More code cleanup.

adaLoader.ino

@@ -4,15 +4,15 @@
 //
 // Tweaks by Mike Tsao
 //
-// this sketch allows an Arduino to program a flash program
-// into any AVR if you can fit the HEX file into program memory
-// No computer is necessary. Two LEDs for status notification
+// This sketch allows an Arduino to program a flash program
+// into any AVR if you can fit the HEX file into program memory.
+// No computer is necessary. Two LEDs for status notification.
 // Press button to program a new chip. Piezo beeper for error/success
 // This is ideal for very fast mass-programming of chips!
 //
 // It is based on AVRISP
 //
-// using the following pins:
+// Using the following pins:
 // 10: slave reset
 // 11: MOSI
 // 12: MISO
@@ -27,7 +27,7 @@
 #include "SPI.h"
 
 // Global Variables
-int pmode=0;
+int pmode = 0;
 byte pageBuffer[128];                  /* One page of flash */
 
 /*
@@ -42,10 +42,10 @@ byte pageBuffer[128];                  /* One page of flash */
 #define BUTTON A1
 #define PIEZOPIN A3
 
-void setup () {
+void setup() {
   Serial.begin(57600);  // Initialize serial for status msgs
   Serial.println("\nAdaBootLoader Bootstrap programmer "

----

Reproduce the part of the adaLoader diff between "adaLoader.ino" and "for status notification.", inclusive, without any changes.

▸ Extracted data:
----

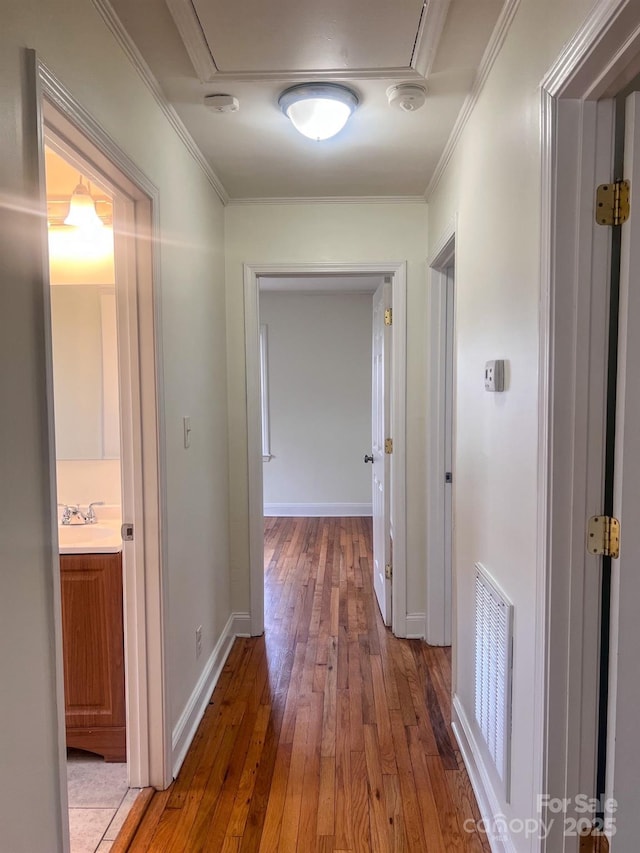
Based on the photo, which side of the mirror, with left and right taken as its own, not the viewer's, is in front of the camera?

----

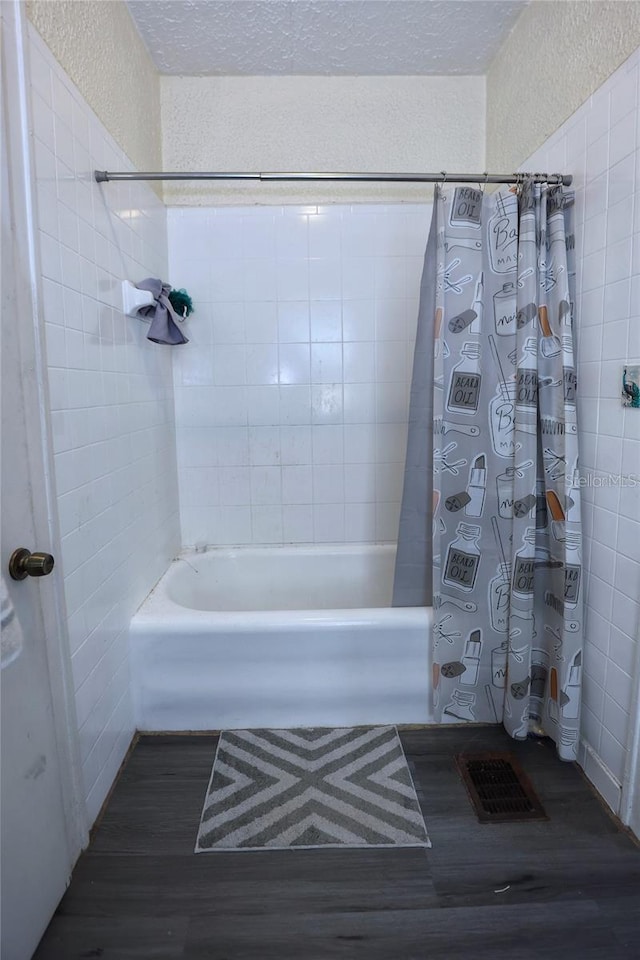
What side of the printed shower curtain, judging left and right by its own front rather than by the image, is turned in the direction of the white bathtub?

----

▸ Problem solution:
adaLoader.ino

@@ -4,15 +4,15 @@
 //
 // Tweaks by Mike Tsao
 //
-// this sketch allows an Arduino to program a flash program
-// into any AVR if you can fit the HEX file into program memory
-// No computer is necessary. Two LEDs for status notification
+// This sketch allows an Arduino to program a flash program
+// into any AVR if you can fit the HEX file into program memory.
+// No computer is necessary. Two LEDs for status notification.